What Rock-Bottom Interest Rates Means To Me
Absolutely nothing.
Let me explain. Over the summer, I set up a fixed 6% interest ISA, meaning that even though interest rates are now at 2%, I will continue to get 6% until August 2009. So in real terms the value of my bank account will not dwindle, and give me a little windfall of about £20. We're not talking about substantial amounts of money here. I must add that this outcome was a matter of pure luck, rather than strategic economic investment!
However, low interest rates make the pound less attractive to foreign investors, so when we go abroad, we will be able to buy less with our pound.
Higher interest rates also control inflation better, but I'll refer you to an economist for the precise mechanics of how (I haven't the foggiest).
What is the best level of interest rates? That which keeps inflation reasonable and doesn't start a run on the pound.
So interest rate policy should consist of a series of targets for inflation and strength of the pound, and we should tailor the interest rates to meet these targets.

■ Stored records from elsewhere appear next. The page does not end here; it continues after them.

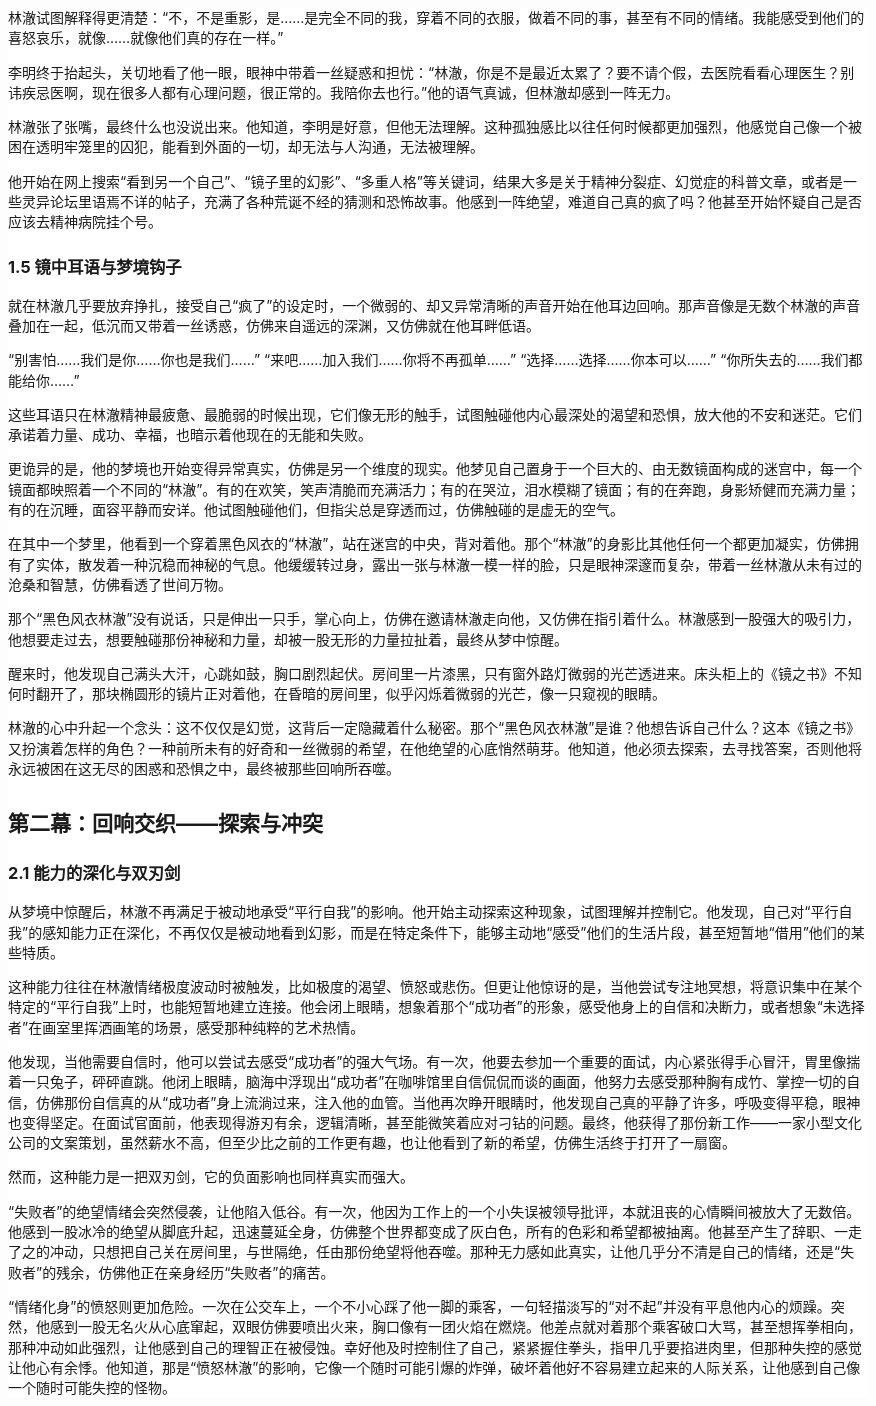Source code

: 林澈试图解释得更清楚：“不，不是重影，是……是完全不同的我，穿着不同的衣服，做着不同的事，甚至有不同的情绪。我能感受到他们的喜怒哀乐，就像……就像他们真的存在一样。”

李明终于抬起头，关切地看了他一眼，眼神中带着一丝疑惑和担忧：“林澈，你是不是最近太累了？要不请个假，去医院看看心理医生？别讳疾忌医啊，现在很多人都有心理问题，很正常的。我陪你去也行。”他的语气真诚，但林澈却感到一阵无力。

林澈张了张嘴，最终什么也没说出来。他知道，李明是好意，但他无法理解。这种孤独感比以往任何时候都更加强烈，他感觉自己像一个被困在透明牢笼里的囚犯，能看到外面的一切，却无法与人沟通，无法被理解。

他开始在网上搜索“看到另一个自己”、“镜子里的幻影”、“多重人格”等关键词，结果大多是关于精神分裂症、幻觉症的科普文章，或者是一些灵异论坛里语焉不详的帖子，充满了各种荒诞不经的猜测和恐怖故事。他感到一阵绝望，难道自己真的疯了吗？他甚至开始怀疑自己是否应该去精神病院挂个号。

### 1.5 镜中耳语与梦境钩子

就在林澈几乎要放弃挣扎，接受自己“疯了”的设定时，一个微弱的、却又异常清晰的声音开始在他耳边回响。那声音像是无数个林澈的声音叠加在一起，低沉而又带着一丝诱惑，仿佛来自遥远的深渊，又仿佛就在他耳畔低语。

“别害怕……我们是你……你也是我们……”
“来吧……加入我们……你将不再孤单……”
“选择……选择……你本可以……”
“你所失去的……我们都能给你……”

这些耳语只在林澈精神最疲惫、最脆弱的时候出现，它们像无形的触手，试图触碰他内心最深处的渴望和恐惧，放大他的不安和迷茫。它们承诺着力量、成功、幸福，也暗示着他现在的无能和失败。

更诡异的是，他的梦境也开始变得异常真实，仿佛是另一个维度的现实。他梦见自己置身于一个巨大的、由无数镜面构成的迷宫中，每一个镜面都映照着一个不同的“林澈”。有的在欢笑，笑声清脆而充满活力；有的在哭泣，泪水模糊了镜面；有的在奔跑，身影矫健而充满力量；有的在沉睡，面容平静而安详。他试图触碰他们，但指尖总是穿透而过，仿佛触碰的是虚无的空气。

在其中一个梦里，他看到一个穿着黑色风衣的“林澈”，站在迷宫的中央，背对着他。那个“林澈”的身影比其他任何一个都更加凝实，仿佛拥有了实体，散发着一种沉稳而神秘的气息。他缓缓转过身，露出一张与林澈一模一样的脸，只是眼神深邃而复杂，带着一丝林澈从未有过的沧桑和智慧，仿佛看透了世间万物。

那个“黑色风衣林澈”没有说话，只是伸出一只手，掌心向上，仿佛在邀请林澈走向他，又仿佛在指引着什么。林澈感到一股强大的吸引力，他想要走过去，想要触碰那份神秘和力量，却被一股无形的力量拉扯着，最终从梦中惊醒。

醒来时，他发现自己满头大汗，心跳如鼓，胸口剧烈起伏。房间里一片漆黑，只有窗外路灯微弱的光芒透进来。床头柜上的《镜之书》不知何时翻开了，那块椭圆形的镜片正对着他，在昏暗的房间里，似乎闪烁着微弱的光芒，像一只窥视的眼睛。

林澈的心中升起一个念头：这不仅仅是幻觉，这背后一定隐藏着什么秘密。那个“黑色风衣林澈”是谁？他想告诉自己什么？这本《镜之书》又扮演着怎样的角色？一种前所未有的好奇和一丝微弱的希望，在他绝望的心底悄然萌芽。他知道，他必须去探索，去寻找答案，否则他将永远被困在这无尽的困惑和恐惧之中，最终被那些回响所吞噬。

## 第二幕：回响交织——探索与冲突

### 2.1 能力的深化与双刃剑

从梦境中惊醒后，林澈不再满足于被动地承受“平行自我”的影响。他开始主动探索这种现象，试图理解并控制它。他发现，自己对“平行自我”的感知能力正在深化，不再仅仅是被动地看到幻影，而是在特定条件下，能够主动地“感受”他们的生活片段，甚至短暂地“借用”他们的某些特质。

这种能力往往在林澈情绪极度波动时被触发，比如极度的渴望、愤怒或悲伤。但更让他惊讶的是，当他尝试专注地冥想，将意识集中在某个特定的“平行自我”上时，也能短暂地建立连接。他会闭上眼睛，想象着那个“成功者”的形象，感受他身上的自信和决断力，或者想象“未选择者”在画室里挥洒画笔的场景，感受那种纯粹的艺术热情。

他发现，当他需要自信时，他可以尝试去感受“成功者”的强大气场。有一次，他要去参加一个重要的面试，内心紧张得手心冒汗，胃里像揣着一只兔子，砰砰直跳。他闭上眼睛，脑海中浮现出“成功者”在咖啡馆里自信侃侃而谈的画面，他努力去感受那种胸有成竹、掌控一切的自信，仿佛那份自信真的从“成功者”身上流淌过来，注入他的血管。当他再次睁开眼睛时，他发现自己真的平静了许多，呼吸变得平稳，眼神也变得坚定。在面试官面前，他表现得游刃有余，逻辑清晰，甚至能微笑着应对刁钻的问题。最终，他获得了那份新工作——一家小型文化公司的文案策划，虽然薪水不高，但至少比之前的工作更有趣，也让他看到了新的希望，仿佛生活终于打开了一扇窗。

然而，这种能力是一把双刃剑，它的负面影响也同样真实而强大。

“失败者”的绝望情绪会突然侵袭，让他陷入低谷。有一次，他因为工作上的一个小失误被领导批评，本就沮丧的心情瞬间被放大了无数倍。他感到一股冰冷的绝望从脚底升起，迅速蔓延全身，仿佛整个世界都变成了灰白色，所有的色彩和希望都被抽离。他甚至产生了辞职、一走了之的冲动，只想把自己关在房间里，与世隔绝，任由那份绝望将他吞噬。那种无力感如此真实，让他几乎分不清是自己的情绪，还是“失败者”的残余，仿佛他正在亲身经历“失败者”的痛苦。

“情绪化身”的愤怒则更加危险。一次在公交车上，一个不小心踩了他一脚的乘客，一句轻描淡写的“对不起”并没有平息他内心的烦躁。突然，他感到一股无名火从心底窜起，双眼仿佛要喷出火来，胸口像有一团火焰在燃烧。他差点就对着那个乘客破口大骂，甚至想挥拳相向，那种冲动如此强烈，让他感到自己的理智正在被侵蚀。幸好他及时控制住了自己，紧紧握住拳头，指甲几乎要掐进肉里，但那种失控的感觉让他心有余悸。他知道，那是“愤怒林澈”的影响，它像一个随时可能引爆的炸弹，破坏着他好不容易建立起来的人际关系，让他感到自己像一个随时可能失控的怪物。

That is, in esccence, the fiscal policy of the Bank of England, as a non-economist understands it. Simple, isn't it?


1 comments:
You clearly know little about economics, this is the monetary policy of the bank of England. Rock bottom interest rates and "quantum easing" are designed to prevent deflation. All the world's govt's are doing it and this does not affect the long term viability of the £.
Of course, I am in favour of this use of omentary policy as I have a large mortgage and this makes me better off. I also work in the public sector and have good job security. As a result I will waether the economic crisis well.